Someone Understands!!!!

Get a load of this article:

So you think you can get along without your pinkie

Well, at least someone ELSE who understands. I've had at least a couple of sympathetic commenters/commiserators. (commiseraters? That doesn't look right.)

Though I have to say, the lady of the article really had it easy. I, unfortunately, had a comminuted fracture and TWO surgeries, and the metal in my finger is driving me crazy. The doctor said it may eventually be a good idea to take it out, though I'm not reacting to it as badly as I was before. It's just so uncomfortable. I can't stand anything touching my hand there. Which makes drawing quite a bit uncomfortable. So I have to wear a bandage all the time unless I want to risk accidentally brushing up against something.

8 comments:

Anonymous said...

I saw that and immediately thought of you.

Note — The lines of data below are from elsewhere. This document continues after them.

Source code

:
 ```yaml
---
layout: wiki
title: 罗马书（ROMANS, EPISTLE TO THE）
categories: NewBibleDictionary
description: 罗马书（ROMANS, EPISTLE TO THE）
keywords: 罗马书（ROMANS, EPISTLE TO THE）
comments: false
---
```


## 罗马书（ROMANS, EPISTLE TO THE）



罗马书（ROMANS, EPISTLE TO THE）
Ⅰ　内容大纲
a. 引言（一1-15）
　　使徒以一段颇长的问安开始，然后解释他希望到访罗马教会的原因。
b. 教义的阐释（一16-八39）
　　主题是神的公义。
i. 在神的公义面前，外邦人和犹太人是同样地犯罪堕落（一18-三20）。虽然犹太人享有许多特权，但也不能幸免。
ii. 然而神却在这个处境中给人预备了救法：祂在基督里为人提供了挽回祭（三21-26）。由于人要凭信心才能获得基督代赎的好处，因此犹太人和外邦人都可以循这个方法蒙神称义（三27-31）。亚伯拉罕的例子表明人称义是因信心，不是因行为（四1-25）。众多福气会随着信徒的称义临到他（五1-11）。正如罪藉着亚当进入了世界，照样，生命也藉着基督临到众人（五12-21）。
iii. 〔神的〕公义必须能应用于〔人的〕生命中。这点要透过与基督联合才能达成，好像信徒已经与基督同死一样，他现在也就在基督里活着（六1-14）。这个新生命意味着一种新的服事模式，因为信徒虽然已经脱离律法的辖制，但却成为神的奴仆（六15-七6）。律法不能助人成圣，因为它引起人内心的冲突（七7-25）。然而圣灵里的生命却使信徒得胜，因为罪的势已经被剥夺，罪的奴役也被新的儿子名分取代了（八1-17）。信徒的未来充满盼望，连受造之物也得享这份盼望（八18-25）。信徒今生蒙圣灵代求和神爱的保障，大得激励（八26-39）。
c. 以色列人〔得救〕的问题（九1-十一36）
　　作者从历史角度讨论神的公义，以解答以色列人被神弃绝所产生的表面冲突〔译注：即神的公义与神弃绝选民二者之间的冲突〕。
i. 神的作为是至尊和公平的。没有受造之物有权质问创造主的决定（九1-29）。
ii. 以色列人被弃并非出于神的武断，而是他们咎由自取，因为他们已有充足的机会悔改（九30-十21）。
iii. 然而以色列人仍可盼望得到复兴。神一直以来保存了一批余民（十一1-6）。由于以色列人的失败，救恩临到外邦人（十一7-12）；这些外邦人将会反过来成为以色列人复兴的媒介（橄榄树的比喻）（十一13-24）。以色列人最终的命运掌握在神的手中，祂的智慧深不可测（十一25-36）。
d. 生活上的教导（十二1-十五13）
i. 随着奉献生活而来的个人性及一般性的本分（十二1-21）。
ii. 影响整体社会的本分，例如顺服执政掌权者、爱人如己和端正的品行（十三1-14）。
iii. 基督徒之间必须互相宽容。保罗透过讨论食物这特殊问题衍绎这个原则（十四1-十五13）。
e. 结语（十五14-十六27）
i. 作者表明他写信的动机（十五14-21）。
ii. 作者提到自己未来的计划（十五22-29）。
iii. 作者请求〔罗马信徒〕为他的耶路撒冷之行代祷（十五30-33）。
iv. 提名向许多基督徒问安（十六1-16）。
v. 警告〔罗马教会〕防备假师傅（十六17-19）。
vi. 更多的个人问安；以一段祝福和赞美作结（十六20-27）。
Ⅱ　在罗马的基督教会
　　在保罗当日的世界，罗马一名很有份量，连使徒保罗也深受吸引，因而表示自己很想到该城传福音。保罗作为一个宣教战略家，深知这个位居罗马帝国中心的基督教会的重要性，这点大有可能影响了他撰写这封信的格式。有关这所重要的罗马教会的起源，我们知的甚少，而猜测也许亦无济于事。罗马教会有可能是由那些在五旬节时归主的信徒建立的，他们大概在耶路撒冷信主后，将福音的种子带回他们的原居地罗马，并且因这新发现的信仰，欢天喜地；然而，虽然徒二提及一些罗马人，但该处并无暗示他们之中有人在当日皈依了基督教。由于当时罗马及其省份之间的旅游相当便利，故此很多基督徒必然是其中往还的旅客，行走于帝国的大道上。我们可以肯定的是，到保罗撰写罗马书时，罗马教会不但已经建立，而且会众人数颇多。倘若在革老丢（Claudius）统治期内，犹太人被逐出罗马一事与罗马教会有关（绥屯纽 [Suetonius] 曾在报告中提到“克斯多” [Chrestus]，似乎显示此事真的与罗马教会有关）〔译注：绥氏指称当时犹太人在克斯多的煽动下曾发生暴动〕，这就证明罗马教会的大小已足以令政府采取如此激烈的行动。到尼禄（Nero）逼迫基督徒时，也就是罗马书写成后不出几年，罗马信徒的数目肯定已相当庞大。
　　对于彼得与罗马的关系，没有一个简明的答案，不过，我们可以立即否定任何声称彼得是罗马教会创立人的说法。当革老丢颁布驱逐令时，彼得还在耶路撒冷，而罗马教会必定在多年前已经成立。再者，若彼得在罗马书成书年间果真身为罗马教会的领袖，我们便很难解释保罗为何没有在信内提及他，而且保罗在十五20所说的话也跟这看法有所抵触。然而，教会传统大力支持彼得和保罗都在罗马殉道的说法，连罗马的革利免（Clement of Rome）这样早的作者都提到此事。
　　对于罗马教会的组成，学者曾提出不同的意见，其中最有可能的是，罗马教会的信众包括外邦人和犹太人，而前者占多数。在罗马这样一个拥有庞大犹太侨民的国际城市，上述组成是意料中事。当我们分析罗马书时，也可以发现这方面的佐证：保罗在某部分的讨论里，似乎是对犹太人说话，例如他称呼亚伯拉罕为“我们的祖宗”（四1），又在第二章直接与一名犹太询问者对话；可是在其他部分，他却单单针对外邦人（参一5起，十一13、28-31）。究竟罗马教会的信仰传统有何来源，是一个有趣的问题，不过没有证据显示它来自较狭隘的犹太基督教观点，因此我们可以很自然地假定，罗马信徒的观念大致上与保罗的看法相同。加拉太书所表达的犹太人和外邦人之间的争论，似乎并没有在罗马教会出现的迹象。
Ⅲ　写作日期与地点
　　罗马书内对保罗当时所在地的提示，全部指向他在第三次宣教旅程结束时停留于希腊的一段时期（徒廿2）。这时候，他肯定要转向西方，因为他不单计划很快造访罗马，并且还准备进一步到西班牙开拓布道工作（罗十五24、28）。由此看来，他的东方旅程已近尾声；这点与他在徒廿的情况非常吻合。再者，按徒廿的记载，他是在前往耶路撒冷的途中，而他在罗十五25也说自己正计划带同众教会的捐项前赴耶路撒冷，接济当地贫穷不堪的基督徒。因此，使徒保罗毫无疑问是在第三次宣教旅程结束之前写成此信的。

struck me as such a random topic as well.. but I guess it isnt.

so sorry you are STILL uncomfortable....

Melissa said...

Thanks Miz!

I'm just whining. It's so much better now than it has been!

When I opened the paper this a.m. and saw that headline I nearly fell out of bed.

Levi said...

I never thought about getting along with my pinkie. I guess I always took my pinkie for granted along with every single other body part I have use of which excludes part of my brain, my eyesight, my left knee, my UTERUS, fallopian tubes etc, my once-firm chin, my smaller butt, my sense of smell and my numb toes.
Sorry you have to wear a bandage. I wear them too. My mantra is "it could be worse."
Does that help? If not, change it to "this too shall pass."

Anonymous said...

I hope you had a fantastic day! YOU deserve it!

Sbanfnyc said...

I feel your pain. I'm sorry for rolling over and irritating you.

Melissa said...

POD, I am humbled before you. You are so right about "it could be worse."

Crabby McSlacker said...

I whine about much less annoying things, like blisters and sore muscles. Hope it feels better and better over time!

Levi said...

No, I didn't want you to really change it to "it could be worse." I wanted you to say to yourself, "at least I can walk." My mom used to say that to me. I hated it. She created this monster. I have no compassion anymore. But I do feel your pain somewhat in that I we all suffer. One person's cancer is another person's hangnail. What can ya do!?!

I talked to a woman the other day who said if we show sympathy, that makes the sick person stay where they are because they get that kind of attention there -- they don't move forward. Ohm Shanti, Shanti Ohm

Figures that I'm in nutty California. huh?